Jon Tavernier

Types of Data

How I think about types of data.

Batch Data

  1. Single Entities

  2. Sets of Data

Streaming Data

Streaming Data is a never ending flow of data. Some examples include Twitter tweets, hospital bed telemetry data, subway ticket scans, etc. I like to further categorize data seen as these:

  1. Application Logs

  2. Intra-application Messages

  3. Inter-application Messages

  4. Business Events

Application Logs

  • In this scenario, your application is writing logs so engineers can see what's going on and troubleshoot technical issues.

  • This data is meant for you and only you. It's not meant for business folks to use so avoid providing it for analytical purposes.

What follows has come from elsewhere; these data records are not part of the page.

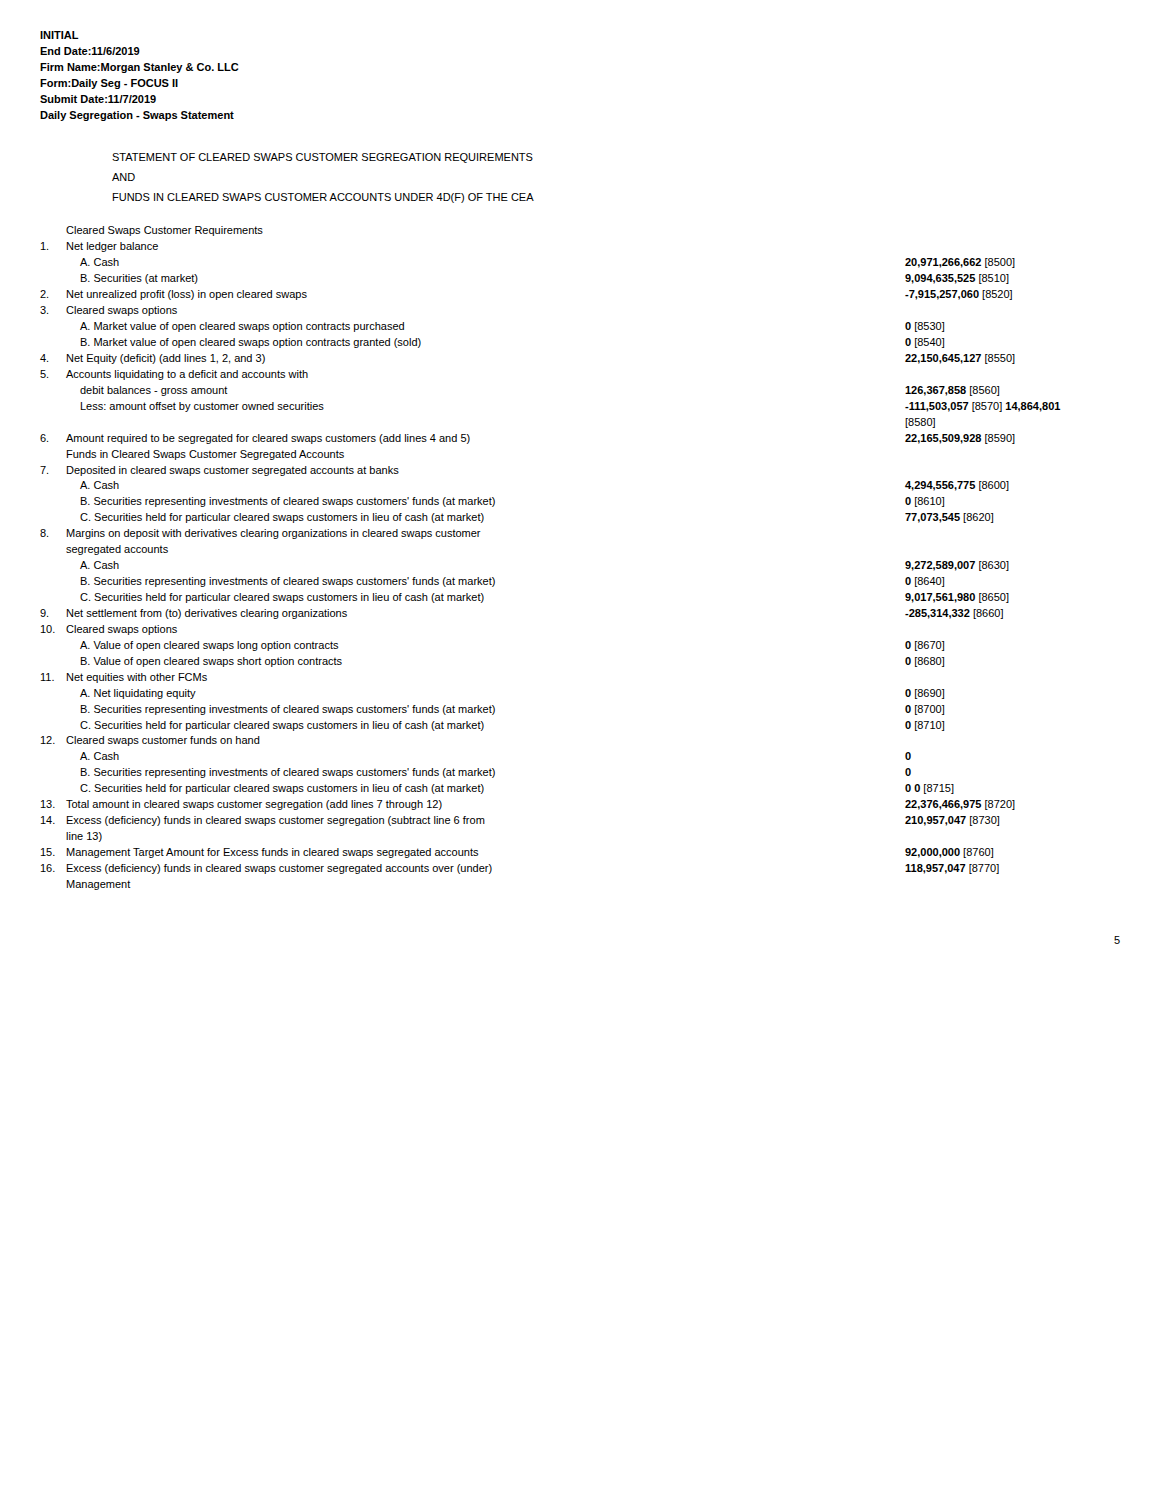INITIAL
End Date:11/6/2019
Firm Name:Morgan Stanley & Co. LLC
Form:Daily Seg - FOCUS II
Submit Date:11/7/2019
Daily Segregation - Swaps Statement
STATEMENT OF CLEARED SWAPS CUSTOMER SEGREGATION REQUIREMENTS
AND
FUNDS IN CLEARED SWAPS CUSTOMER ACCOUNTS UNDER 4D(F) OF THE CEA
| | Cleared Swaps Customer Requirements | |
| 1. | Net ledger balance | |
| | A. Cash | 20,971,266,662 [8500] |
| | B. Securities (at market) | 9,094,635,525 [8510] |
| 2. | Net unrealized profit (loss) in open cleared swaps | -7,915,257,060 [8520] |
| 3. | Cleared swaps options | |
| | A. Market value of open cleared swaps option contracts purchased | 0 [8530] |
| | B. Market value of open cleared swaps option contracts granted (sold) | 0 [8540] |
| 4. | Net Equity (deficit) (add lines 1, 2, and 3) | 22,150,645,127 [8550] |
| 5. | Accounts liquidating to a deficit and accounts with | |
| | debit balances - gross amount | 126,367,858 [8560] |
| | Less: amount offset by customer owned securities | -111,503,057 [8570] 14,864,801 [8580] |
| 6. | Amount required to be segregated for cleared swaps customers (add lines 4 and 5) | 22,165,509,928 [8590] |
| | Funds in Cleared Swaps Customer Segregated Accounts | |
| 7. | Deposited in cleared swaps customer segregated accounts at banks | |
| | A. Cash | 4,294,556,775 [8600] |
| | B. Securities representing investments of cleared swaps customers' funds (at market) | 0 [8610] |
| | C. Securities held for particular cleared swaps customers in lieu of cash (at market) | 77,073,545 [8620] |
| 8. | Margins on deposit with derivatives clearing organizations in cleared swaps customer segregated accounts | |
| | A. Cash | 9,272,589,007 [8630] |
| | B. Securities representing investments of cleared swaps customers' funds (at market) | 0 [8640] |
| | C. Securities held for particular cleared swaps customers in lieu of cash (at market) | 9,017,561,980 [8650] |
| 9. | Net settlement from (to) derivatives clearing organizations | -285,314,332 [8660] |
| 10. | Cleared swaps options | |
| | A. Value of open cleared swaps long option contracts | 0 [8670] |
| | B. Value of open cleared swaps short option contracts | 0 [8680] |
| 11. | Net equities with other FCMs | |
| | A. Net liquidating equity | 0 [8690] |
| | B. Securities representing investments of cleared swaps customers' funds (at market) | 0 [8700] |
| | C. Securities held for particular cleared swaps customers in lieu of cash (at market) | 0 [8710] |
| 12. | Cleared swaps customer funds on hand | |
| | A. Cash | 0 |
| | B. Securities representing investments of cleared swaps customers' funds (at market) | 0 |
| | C. Securities held for particular cleared swaps customers in lieu of cash (at market) | 0 0 [8715] |
| 13. | Total amount in cleared swaps customer segregation (add lines 7 through 12) | 22,376,466,975 [8720] |
| 14. | Excess (deficiency) funds in cleared swaps customer segregation (subtract line 6 from line 13) | 210,957,047 [8730] |
| 15. | Management Target Amount for Excess funds in cleared swaps segregated accounts | 92,000,000 [8760] |
| 16. | Excess (deficiency) funds in cleared swaps customer segregated accounts over (under) Management | 118,957,047 [8770] |
5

  • Ensure you log discrete data, avoid logging sensitive data, and use appropriate logging levels.

  • Educate others on how to find your application's logs and what IDs can tie logs across applications.

Intra-application Messages

  • In this scenario, your application has separate components that communicate with one another.

  • This data is meant for you and only you. It's not meant for business folks to use so avoid providing it for analytical purposes.

Inter-application Messages

  • In this scenario, your application submits data to another application you do not control.

  • This data is meant for the receiving system only. It's not meant for business folks to use so avoid providing it for analytical purposes.

Business Events

  • In this scenario, applications fire true fire-and-forget business events meant for others to consume, including subscribers responsible for populating the analytical data store.

  • Example events might include Order Placed, New Customer Registration, Promo Code Used, and so on. The data format is crafted specifically for others to consume.

  • Avoid making breaking changes to your events and if a breaking change is needed, version your event. Plus, give folks time to move to the newer version (i.e. publish both versions for some time).